Collage or digital collage?
(Above: Evelyne Chevallier, Rock Solid, 2016, digital collage)
All digital elements are virtual. The sources of digital elements are infinitely diverse (they may be entirely computer generated, or digital photographs, or bits of other digital images, or scans, etc.), but we are always left with pixels on a screen or tiny ink blobs on a medium such as paper if a digital collage is to become a viewable image. Sets of pixels or tiny ink blobs that we mentally process and understand as physical elements (images of things or swaths of color or texture) are not in reality more than sets of pixels or tiny ink blobs. They become understandable as things because our brains insist on processing them that way; if our brains didn't do that, we'd be unable to understand images of any kind. The digital–analog divide is real and important. A digital collage is an artwork that imitates collage.
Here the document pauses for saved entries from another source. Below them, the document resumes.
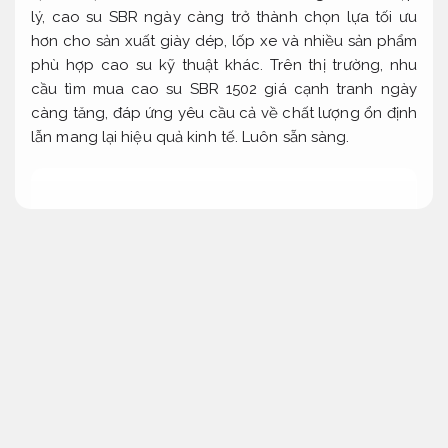
lý, cao su SBR ngày càng trở thành chọn lựa tối ưu
hơn cho sản xuất giày dép, lốp xe và nhiều sản phẩm
phù hợp cao su kỹ thuật khác. Trên thị trường, nhu
cầu tìm mua cao su SBR 1502 giá cạnh tranh ngày
càng tăng, đáp ứng yêu cầu cả về chất lượng ổn định
lẫn mang lại hiệu quả kinh tế.
Luôn sẵn sàng.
The elements in a digital collage are realized and stuck together more by our brains than in reality, but we seem comfortable with the analogy, willing to accept the idea that the digital elements could have been printed out individually and stuck together in real space (or at least laid over one another) as they appear to have been in a digitally created scene. Thus, there is a fundamental difference between collage and digital collage, albeit one we find easy to ignore. Nevertheless, it seems very important to point out that difference when we talk about collage. Collage is non-digital by tradition and precedent, so I recommend using “collage” as the default. Let’s abandon descriptions that seek to distinguish the two in other ways like “analog collage,” “handmade collage,” and “hand-cut collage.” All collage is analog and handmade—unless it’s digital.
Found or made elements?
Are the elements in a collage found or artist-made? If artist made, how are they made? Does it matter? Stylistically, yes. Just as a collage of cut elements is stylistically distinguishable in important ways from one made of torn elements, a collage made of found paper elements has a very different feel from one made from artist-created elements, but these are stylistic differences. Expressions like “found paper collage” or “monotype collage,” or “artist-painted paper collage,” while useful, are terms that highlight how the elements in a collage are made, not how they come together. They give us information ancillary to the essential characteristics of collage: stuck-togetherness and two-dimensionality.
(Above: Untitled 8-4, Daniel Anselmi, 2016, artist-painted paper, found paper, collage)
A non-problem?
So, it seems to me that talking about collage shouldn’t be more difficult than talking about any other kind of art once we clearly define “collage.” A collage is an essentially two-dimensional, non-digital artwork made of two or more essentially flat elements stuck together somehow. A digital collage is a digital artwork analogous to a traditional collage. All else is description of materials or process, and we already have a rich, widely accepted and therefore useful vocabulary for describing artist’s materials and processes.